Task prompt: In the entries below, how many lines contain the string "Jabar"? Respond with the number only.
=====
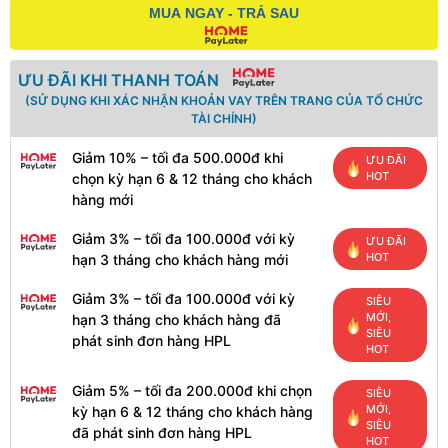
MUA NGAY - TRẢ SAU
ƯU ĐÃI KHI THANH TOÁN
(SỬ DỤNG KHI XÁC NHẬN KHOẢN VAY TRÊN TRANG CỦA TỔ CHỨC
TÀI CHÍNH)
Giảm 10% – tối đa 500.000đ khi
ƯU ĐÃI
HOT
chọn kỳ hạn 6 & 12 tháng cho khách
hàng mới
Giảm 3% – tối đa 100.000đ với kỳ
ƯU ĐÃI
HOT
hạn 3 tháng cho khách hàng mới
Giảm 3% – tối đa 100.000đ với kỳ
SIÊU
MỚI,
hạn 3 tháng cho khách hàng đã
SIÊU
phát sinh đơn hàng HPL
HOT
Giảm 5% – tối đa 200.000đ khi chọn
SIÊU
MỚI,
kỳ hạn 6 & 12 tháng cho khách hàng
SIÊU
đã phát sinh đơn hàng HPL
HOT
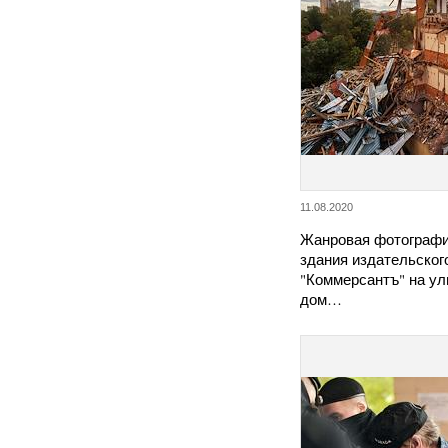
11.08.2020
Жанровая фотографи
здания издательског
"Коммерсантъ" на ул
дом…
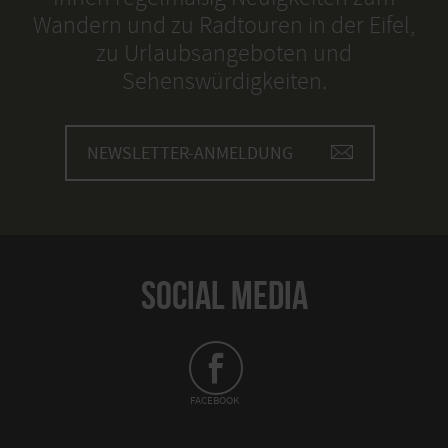
Wandern und zu Radtouren in der Eifel,
zu Urlaubsangeboten und
Sehenswürdigkeiten.
NEWSLETTER-ANMELDUNG
SOCIAL MEDIA
FACEBOOK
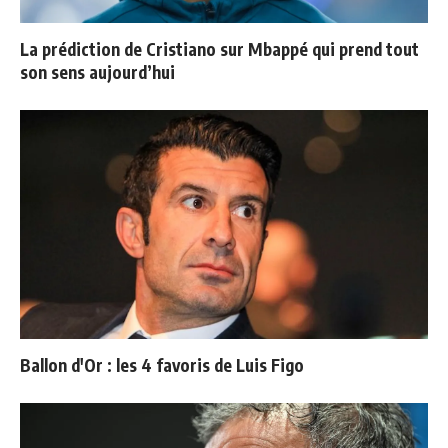
La prédiction de Cristiano sur Mbappé qui prend tout
son sens aujourd’hui
Ballon d'Or : les 4 favoris de Luis Figo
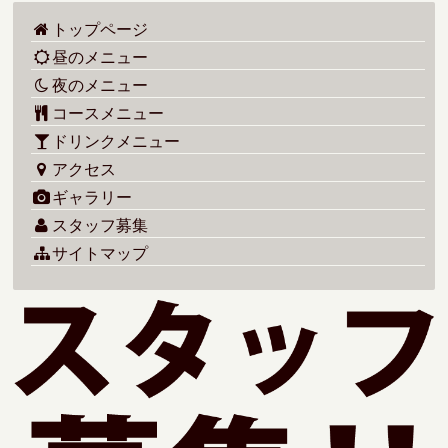
トップページ
昼のメニュー
夜のメニュー
コースメニュー
ドリンクメニュー
アクセス
ギャラリー
スタッフ募集
サイトマップ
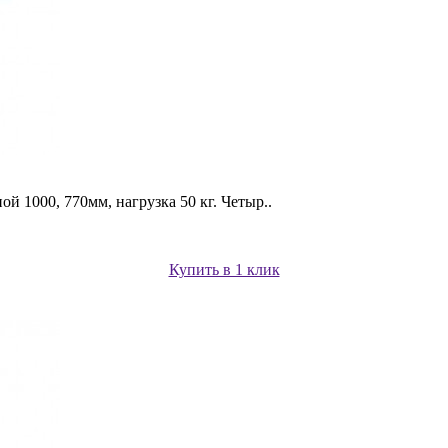
й 1000, 770мм, нагрузка 50 кг. Четыр..
Купить в 1 клик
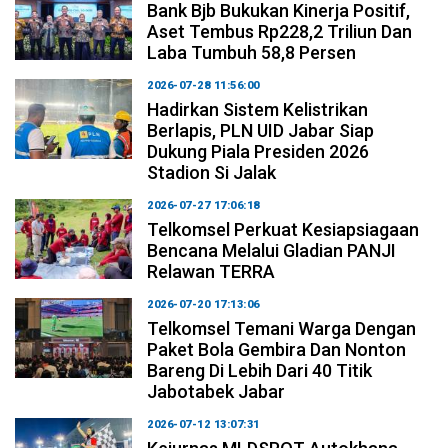
Bank Bjb Bukukan Kinerja Positif,
Aset Tembus Rp228,2 Triliun Dan
Laba Tumbuh 58,8 Persen
2026-07-28 11:56:00
Hadirkan Sistem Kelistrikan
Berlapis, PLN UID Jabar Siap
Dukung Piala Presiden 2026
Stadion Si Jalak
2026-07-27 17:06:18
Telkomsel Perkuat Kesiapsiagaan
Bencana Melalui Gladian PANJI
Relawan TERRA
2026-07-20 17:13:06
Telkomsel Temani Warga Dengan
Paket Bola Gembira Dan Nonton
Bareng Di Lebih Dari 40 Titik
Jabotabek Jabar
2026-07-12 13:07:31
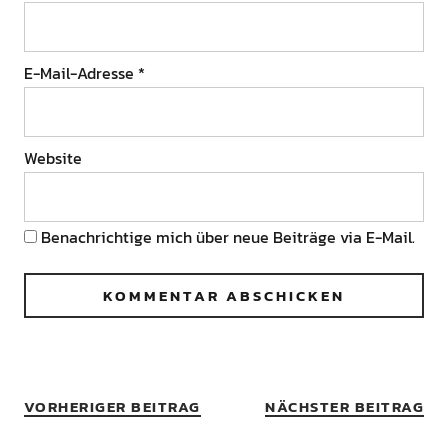
E-Mail-Adresse
*
Website
Benachrichtige mich über neue Beiträge via E-Mail.
VORHERIGER BEITRAG
NÄCHSTER BEITRAG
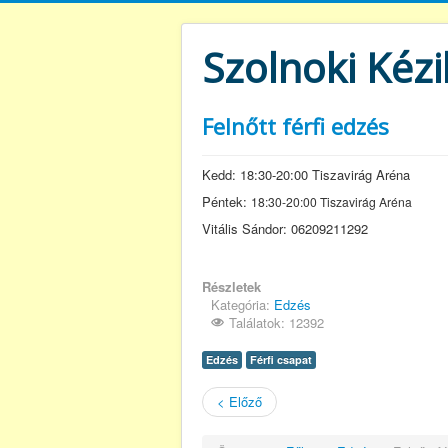
Szolnoki Kézi
Felnőtt férfi edzés
Kedd: 18:30-20:00 Tiszavirág Aréna
Péntek:
18:30
-20:00
Tiszavirág Aréna
Vitális Sándor: 06209211292
Részletek
Kategória:
Edzés
Találatok: 12392
Edzés
Férfi csapat
< Előző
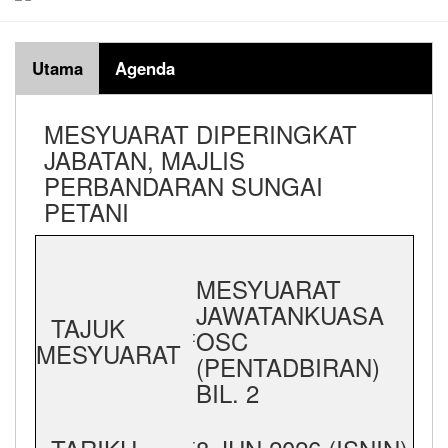
Utama
Agenda
MESYUARAT DIPERINGKAT
JABATAN, MAJLIS
PERBANDARAN SUNGAI
PETANI
MESYUARAT
JAWATANKUASA
TAJUK
OSC
:
MESYUARAT
(PENTADBIRAN)
BIL. 2
:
=====
Response area: 2